STAATSMINISTER ZÖPEL UND EIN INTERVIEW IN DER „JUNGEN FREIHEIT“
: Der Unglücksrabe

Zu jeder Regierung gehören Unglücksraben. Gemeinhin sind es solche Menschen, die das Beste wollen, aber zum falschen Zeitpunkt das Richtige oder das Richtige am falschen Ort bekannt geben. Solch einer scheint Christoph Zöpel, der Staatsminister im Auswärtigen Amt, zu sein. Ausgerechnet der Jungen Freiheit, jener Wochenzeitung, die in seinem Heimatland Nordrhein-Westfalen regelmäßig in den Berichten des Verfassungsschutzes erwähnt wird, hat der Sozialdemokrat ein Interview gegeben. Ob er wusste, dass es sich dabei um ein Blatt aus der – gelinde gesagt – rechten Ecke handelt, oder ob er vom Interviewer im Unklaren gelassen wurde, ist fast schon unerheblich. In beiden Fällen nämlich müsste sich Zöpel den Vorwurf der Unprofessionalität gefallen lassen.
★ ★ ★ ★ ★
### Aufgabe a
Beantworte anhand des Textauszugs über Staatsminister Zöpel:
(i) Welches Amt bekleidet Christoph Zöpel?
(ii) In welchem Bundesland wird die Junge Freiheit regelmäßig in den Berichten des Verfassungsschutzes erwähnt?
(iii) Welchen Vorwurf müsste sich Zöpel laut Text in beiden Fällen gefallen lassen?
★ ★ ★ ★ ★
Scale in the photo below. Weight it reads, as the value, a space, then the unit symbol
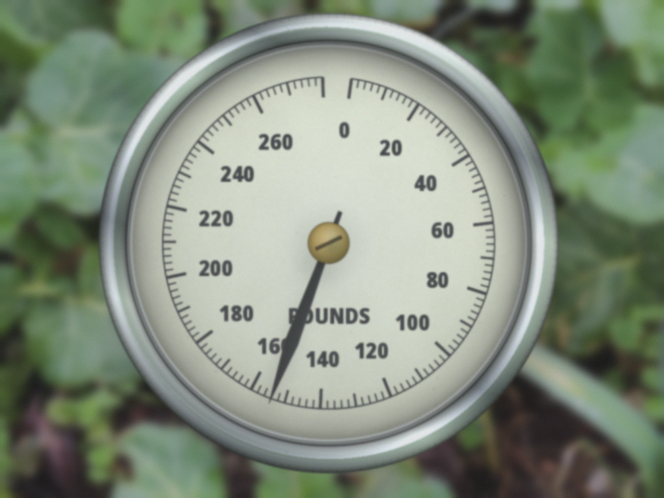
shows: 154 lb
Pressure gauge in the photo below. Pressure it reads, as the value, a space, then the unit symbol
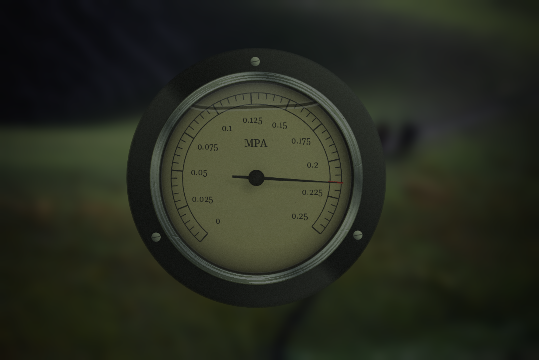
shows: 0.215 MPa
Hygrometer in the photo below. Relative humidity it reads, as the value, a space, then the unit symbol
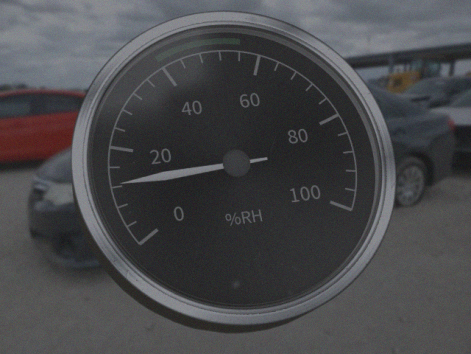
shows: 12 %
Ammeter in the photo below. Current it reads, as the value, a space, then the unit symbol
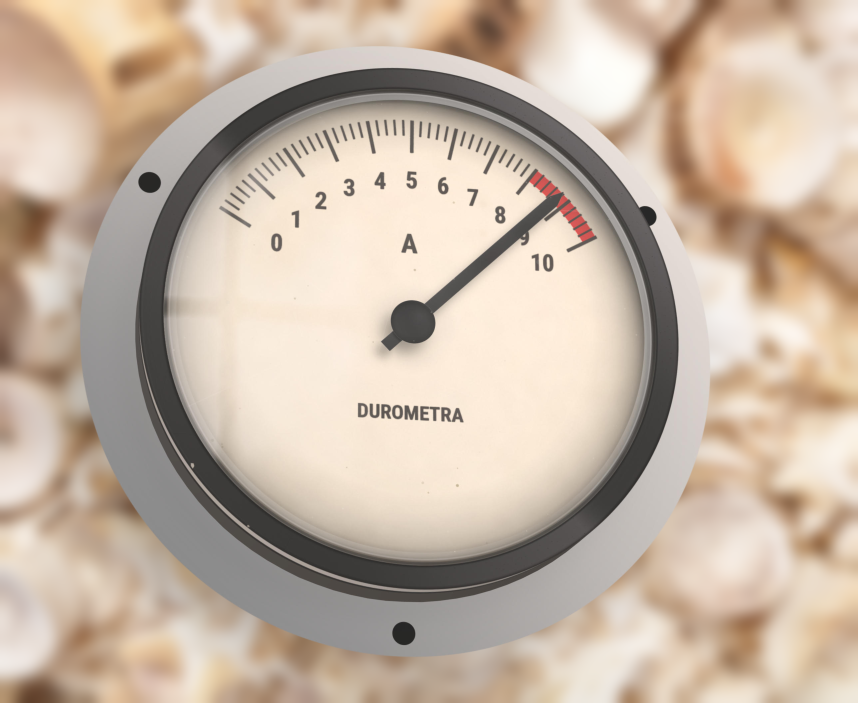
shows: 8.8 A
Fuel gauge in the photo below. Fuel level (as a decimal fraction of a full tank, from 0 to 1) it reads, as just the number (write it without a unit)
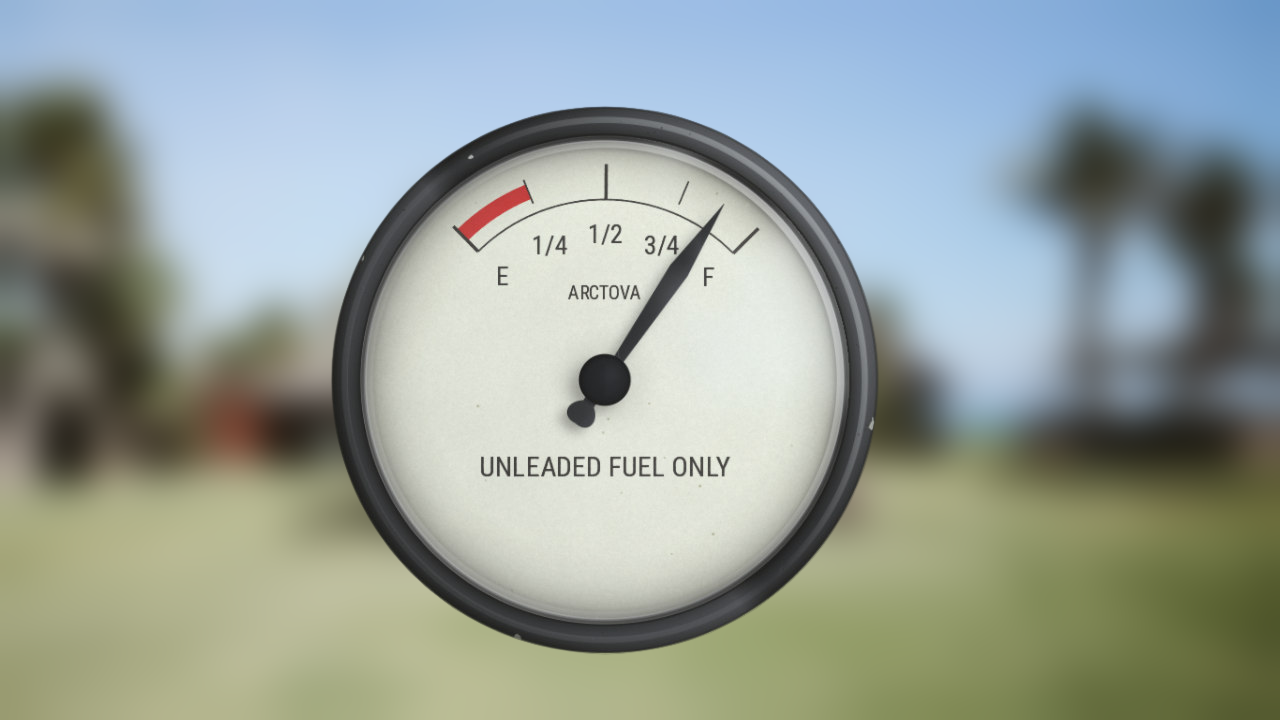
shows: 0.875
★ ★ ★ ★ ★
### Aufgabe b
Gib aus den Einträgen die Zeilen zwischen der Zeile mit „Ammeter in the“ und der Zeile mit „shows: 8.8 A“, beide eingeschlossen, unverändert wieder. Lass die Bilder dabei weg.

### Antwort a
(i) Staatsminister im Auswärtigen Amt
(ii) Nordrhein-Westfalen
(iii) Den Vorwurf der Unprofessionalität

### Antwort b
Ammeter in the photo below. Current it reads, as the value, a space, then the unit symbol
shows: 8.8 A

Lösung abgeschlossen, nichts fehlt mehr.